Le peuple égaré par ses intellectuels et ses faiseurs d'opinion

Résumé

Le petit-bourgeois abusé par ses faux-penseurs et ses faiseurs d’opinion … ils l’ont « shooté » à la bien-pensance de masse !

Ils lui ont inculqué ce que Nietzsche appelait déjà une « morale de troupeau » dans laquelle un égotisme libertaire exacerbé ne parvient pas masquer la conformité de pensée, la médiocrité des comportements, la superficialité des lubies passagères, la peur du risque, la jalousie de la réussite et l’inaptitude aux grandes choses. Il a fait d’une honnête fonction publique bien sécurisée, l’« horizon indépassable » de son avenir et de celui de ses enfants ! Ses penseurs l’ont anesthésié en lui faisant avaler cette bouillie intellectuelle qu’ils ont concoctée à partir d’un fonds de sauce de bons sentiments très chrétiens pimenté des poncifs marxisants qu’ils n’avaient cessé de radoter jusqu’à ce que leur erreur leur éclate à la figure et que, tel une harde affolée, ils refluent vers la nouvelle religion des droits de l’homme et de l’écologisme sans même avoir pris la mesure des bouleversements du monde actuel.

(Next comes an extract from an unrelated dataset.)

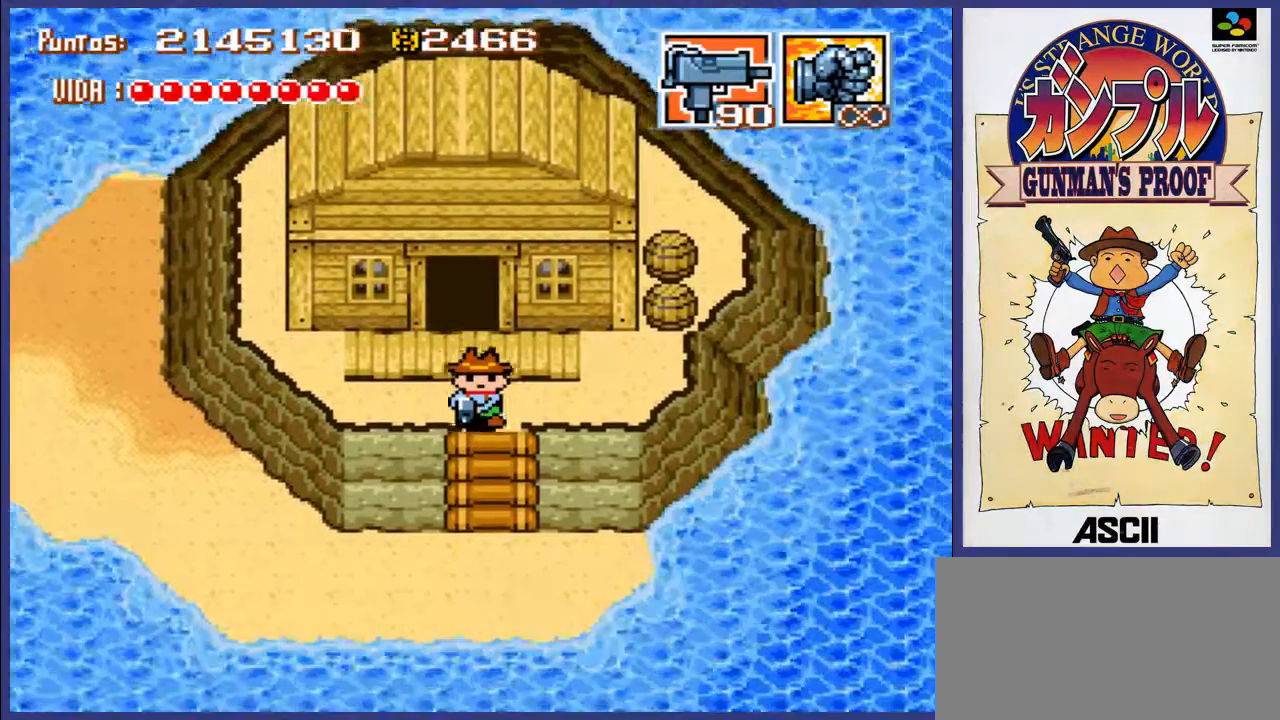
{"buttons": ["DPAD_DOWN"], "events": [[17, "DPAD_RIGHT", "down"], [133, "DPAD_RIGHT", "up"]]}
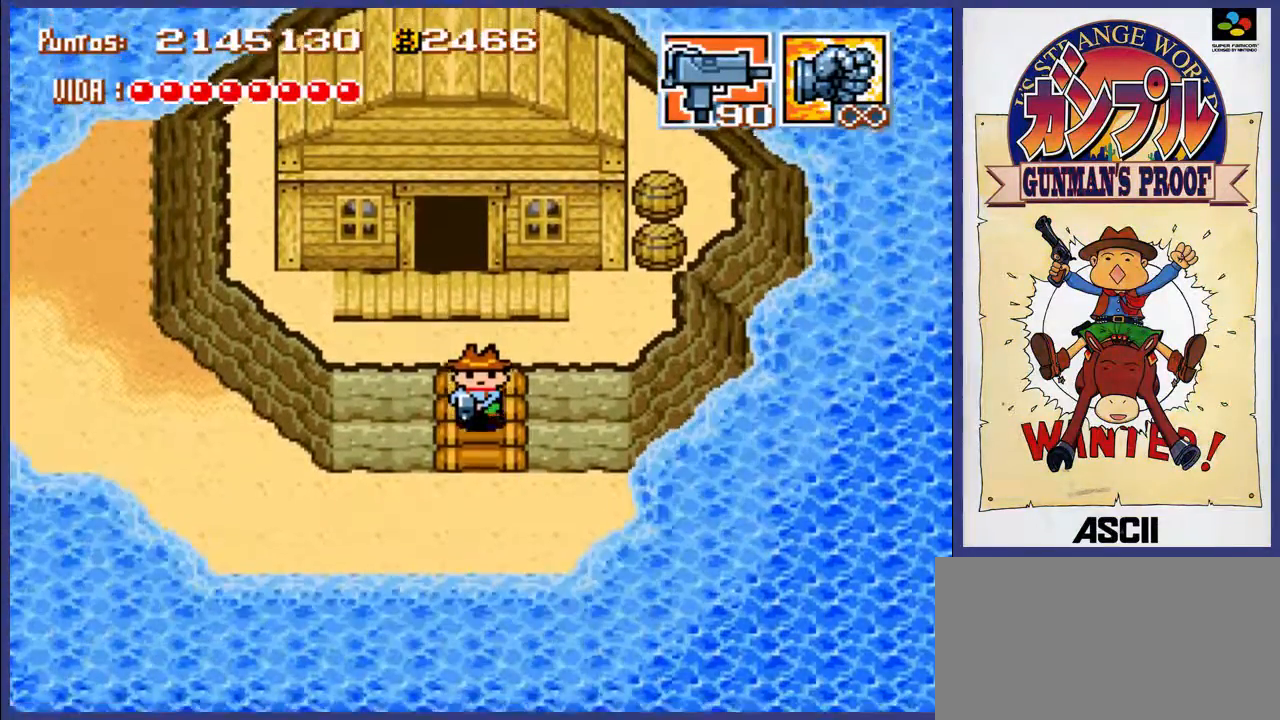
{"buttons": ["DPAD_DOWN"], "events": []}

Comme l’affirmait Roland Barthes, « ils n’ont servi à rien sauf à recycler les déchets de leurs constructions ou mondanités intellectuelles » de Sartre à Sollers ou B.H. Lévy en passant par Althusser ou Foucault (« la révolution est-elle bien nécessaire ? ») et ces brillants universitaires structuralistes ou (dé-)constructivistes de la rue d’Ulm et de nos Ecoles de Sciences Sociales, si prolixes en « bourdieuseries » diverses ! Ils ont néanmoins réussi à entraîner dans leur erreur et leur insignifiance nos grandes figures de l’humanitarisme moderne et du commentaire médiatique consensualisé ainsi que des générations de jeunes gens à qui ils ont appris à penser faux en les égarant dans le confortable totalitarisme de notre bien-pensance de masse !

 

Sommaire

-La civilisation européenne a bouleversé l’ordre du monde … le progrès de l’homme doit être repensé dans un espace désormais clos qui cherche un nouvel équilibre

-L’après-guerre a fini par accoucher d’un « peuple de petit-bourgeois convenablement repus et largement protégés mais insatisfaits et insatiables »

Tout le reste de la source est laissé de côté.